## [Consigne de la tâche]
Traduisez en anglais cette phrase de l'article consacré aux films « Le grand silence » et « Silentium ! » : « Il convient de ne pas se tromper de salle dans les méandres des couloirs des usines à films. »

## [Extrait du texte]

- - -

« Le grand silence » & « Silentium ! »

Le grand silence

de Wolfgang Murnberger

et Silentium ! de Philip Gröning

Fatale confusion !

Sortis presque à la même époque sur les écrans français, Le grand silence et Silentium ! sont malheureusement confondus par un trop grand nombre de spectateurs pressés et donc inattentifs. Il ne faudrait pourtant pas rater le second tant le ton satirique avec lequel Wolfgang Murnberger, le réalisateur autrichien, s’en prend aux puissants de Salzbourg, le parangon de la belle ville de province, devrait réjouir les lecteurs de notre journal. Alors que le premier réalisé par Philip Gröning, un cinéaste allemand, est consacré (c’est le cas de le dire) à la vie des moines contemplatifs de l’ordre des chartreux. Il convient de ne pas se tromper de salle dans les méandres des couloirs des usines à films.

Le grand silence tente un pari : faire sentir, non pas expliquer, à un spectateur d’aujourd’hui, cette expérience singulière que partagent les moines dans le silence et la solitude de leur refuge alpin. Tourné en DV et malgré ses 2 h 40,  Le grand silence est un succès en salle : il répond sans doute à un besoin de spiritualité… Il n’est pas sûr qu’un anar normalement constitué puisse tenir plus d’une heure même après avoir souri en constatant qu’à l’intérieur du monastère règne la bonne vieille division des tâches : les Pères prient dans le silence de leur cellule tandis que les Frères exécutent les travaux nécessaires à la vie du monastère. L’aube blanche des uns contre le tablier bleu des autres comme métaphore de toute théocratie.

Pour autant, en matière de choix de vie comme de sexualité, il n’y a rien à redire lorsque cela concerne des adultes consentants. Ou de choix en matière de cinéma et on doit se réjouir que ces deux films si dissemblables cohabitent sur nos écrans.

Adapté du roman de Wolf Haas (la lecture de ses polars est fortement recommandée aussi avec en premier lieu Vienne, la mort), Silentium ! (Grand Prix du Festival du film policier de Cognac) suit l’enquête de Simon Brenner, un privé ancien flic défroqué, engagé par la fille du directeur de l’opéra de la ville qui ne croit pas au suicide de Gottlieb Dornhelm, son mari. La suite donnera raison à la veuve éplorée : son époux a commis un péché vraiment mortel en publiant un livre dans lequel il accuse l’archevêque de Salzbourg d’avoir abusé de lui lorsqu’il était enfant.

- - -

## [Extrait des données]
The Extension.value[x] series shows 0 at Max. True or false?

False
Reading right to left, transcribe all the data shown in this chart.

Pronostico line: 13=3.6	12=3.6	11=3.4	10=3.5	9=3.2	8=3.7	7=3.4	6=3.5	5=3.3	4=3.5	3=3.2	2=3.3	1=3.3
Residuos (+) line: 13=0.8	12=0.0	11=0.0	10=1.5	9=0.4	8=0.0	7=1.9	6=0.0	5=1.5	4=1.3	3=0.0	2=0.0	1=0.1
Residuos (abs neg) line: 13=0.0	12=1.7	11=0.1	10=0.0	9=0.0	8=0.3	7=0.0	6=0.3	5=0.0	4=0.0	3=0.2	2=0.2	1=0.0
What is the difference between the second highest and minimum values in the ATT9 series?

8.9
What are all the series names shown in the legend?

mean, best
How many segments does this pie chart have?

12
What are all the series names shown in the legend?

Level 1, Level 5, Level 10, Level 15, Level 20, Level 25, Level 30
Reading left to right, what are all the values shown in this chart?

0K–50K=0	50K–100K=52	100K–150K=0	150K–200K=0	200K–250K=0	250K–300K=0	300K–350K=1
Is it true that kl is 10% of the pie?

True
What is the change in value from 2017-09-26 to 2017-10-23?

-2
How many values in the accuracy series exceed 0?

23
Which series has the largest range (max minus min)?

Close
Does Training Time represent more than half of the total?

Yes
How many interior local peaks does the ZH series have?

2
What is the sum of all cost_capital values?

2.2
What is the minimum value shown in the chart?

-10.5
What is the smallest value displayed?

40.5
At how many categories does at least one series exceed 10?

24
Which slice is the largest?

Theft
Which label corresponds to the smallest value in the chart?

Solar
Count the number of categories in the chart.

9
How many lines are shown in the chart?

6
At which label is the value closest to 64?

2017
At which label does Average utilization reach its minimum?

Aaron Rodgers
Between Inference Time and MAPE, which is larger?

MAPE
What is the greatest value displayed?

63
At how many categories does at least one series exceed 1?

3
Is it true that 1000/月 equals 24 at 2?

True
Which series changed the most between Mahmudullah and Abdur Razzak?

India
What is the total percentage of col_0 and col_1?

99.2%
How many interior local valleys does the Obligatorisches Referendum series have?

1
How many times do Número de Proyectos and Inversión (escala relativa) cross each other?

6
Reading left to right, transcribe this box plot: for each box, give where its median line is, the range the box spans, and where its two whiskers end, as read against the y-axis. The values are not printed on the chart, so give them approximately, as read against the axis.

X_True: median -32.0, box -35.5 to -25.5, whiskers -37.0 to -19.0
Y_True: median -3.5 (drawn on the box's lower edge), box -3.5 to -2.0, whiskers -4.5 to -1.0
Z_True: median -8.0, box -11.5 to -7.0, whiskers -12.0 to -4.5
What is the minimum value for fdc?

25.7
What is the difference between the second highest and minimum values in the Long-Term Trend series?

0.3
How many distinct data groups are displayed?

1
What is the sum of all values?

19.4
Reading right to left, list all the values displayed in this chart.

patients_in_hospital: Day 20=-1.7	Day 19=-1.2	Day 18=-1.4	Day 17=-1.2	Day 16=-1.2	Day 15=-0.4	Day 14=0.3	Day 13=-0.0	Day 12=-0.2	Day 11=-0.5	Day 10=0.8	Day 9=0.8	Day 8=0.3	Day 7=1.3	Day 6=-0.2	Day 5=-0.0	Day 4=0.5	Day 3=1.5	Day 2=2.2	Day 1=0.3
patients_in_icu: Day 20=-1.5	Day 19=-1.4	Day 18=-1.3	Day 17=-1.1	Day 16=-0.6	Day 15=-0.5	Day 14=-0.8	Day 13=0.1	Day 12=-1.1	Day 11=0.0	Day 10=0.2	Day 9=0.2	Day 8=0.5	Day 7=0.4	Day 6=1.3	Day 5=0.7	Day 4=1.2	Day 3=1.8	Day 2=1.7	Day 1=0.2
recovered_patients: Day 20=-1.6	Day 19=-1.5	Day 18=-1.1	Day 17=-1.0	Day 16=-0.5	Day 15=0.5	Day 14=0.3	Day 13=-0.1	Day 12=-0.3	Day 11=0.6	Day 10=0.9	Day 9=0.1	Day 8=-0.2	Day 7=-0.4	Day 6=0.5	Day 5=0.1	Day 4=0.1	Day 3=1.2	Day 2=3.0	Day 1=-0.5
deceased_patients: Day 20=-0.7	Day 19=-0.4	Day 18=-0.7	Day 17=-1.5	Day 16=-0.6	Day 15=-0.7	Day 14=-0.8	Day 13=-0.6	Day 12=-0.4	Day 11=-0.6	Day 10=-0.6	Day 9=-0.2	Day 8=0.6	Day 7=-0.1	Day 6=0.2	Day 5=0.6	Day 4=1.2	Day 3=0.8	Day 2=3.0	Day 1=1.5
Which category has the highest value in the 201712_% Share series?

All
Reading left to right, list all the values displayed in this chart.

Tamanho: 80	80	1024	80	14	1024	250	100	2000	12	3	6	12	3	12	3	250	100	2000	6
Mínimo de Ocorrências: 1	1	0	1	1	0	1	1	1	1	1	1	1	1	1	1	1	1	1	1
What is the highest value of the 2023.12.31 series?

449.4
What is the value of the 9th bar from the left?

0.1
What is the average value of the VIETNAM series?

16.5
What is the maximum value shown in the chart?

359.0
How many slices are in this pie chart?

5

- - -

## [Solution de la tâche]
One should take care not to go into the wrong theater in the winding corridors of the film factories.